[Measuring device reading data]
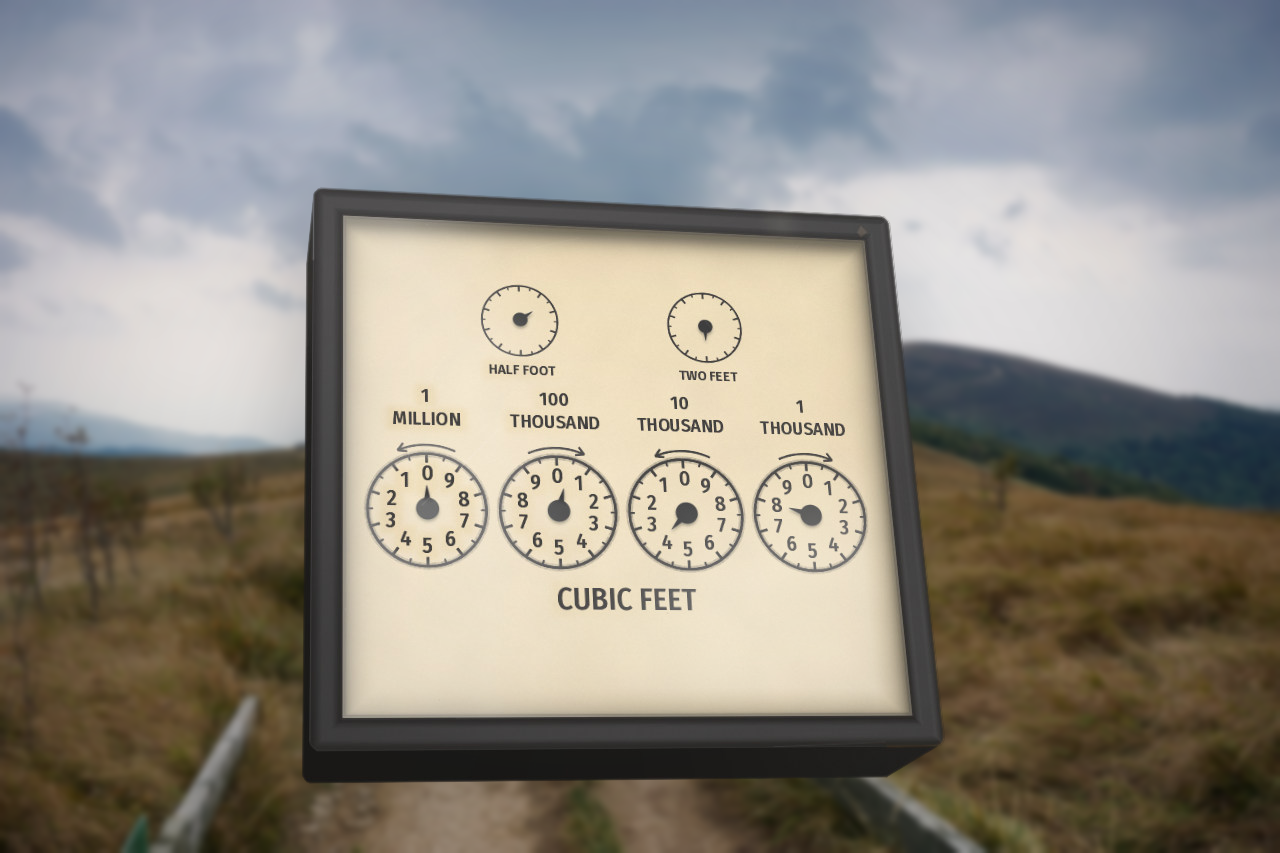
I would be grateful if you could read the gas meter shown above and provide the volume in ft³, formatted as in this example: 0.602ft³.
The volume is 3800ft³
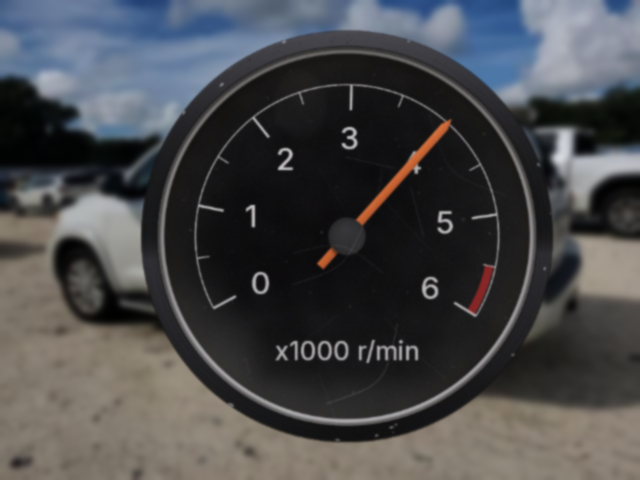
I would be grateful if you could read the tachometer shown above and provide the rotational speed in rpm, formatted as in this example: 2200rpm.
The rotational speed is 4000rpm
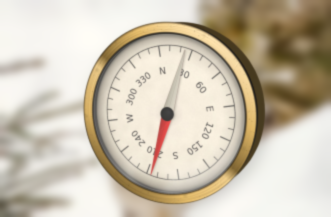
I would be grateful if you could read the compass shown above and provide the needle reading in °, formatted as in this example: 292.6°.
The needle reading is 205°
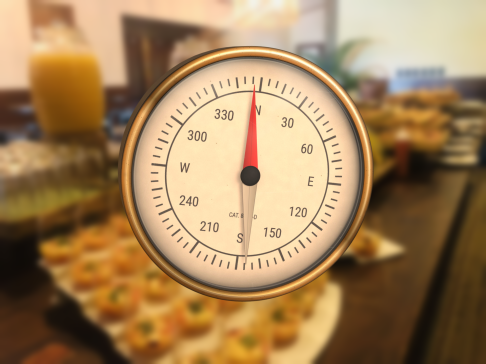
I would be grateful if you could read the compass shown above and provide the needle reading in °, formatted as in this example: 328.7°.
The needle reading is 355°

Requirement = Rewrite the listing from the line that has "I would be grateful if you could read the tachometer" through the line that has "The needle reading is 205°", changing "shown above" to "pictured above" and keeping everything else the same. Leave the pictures out.

Exercise output =
I would be grateful if you could read the tachometer pictured above and provide the rotational speed in rpm, formatted as in this example: 2200rpm.
The rotational speed is 4000rpm
I would be grateful if you could read the compass pictured above and provide the needle reading in °, formatted as in this example: 292.6°.
The needle reading is 205°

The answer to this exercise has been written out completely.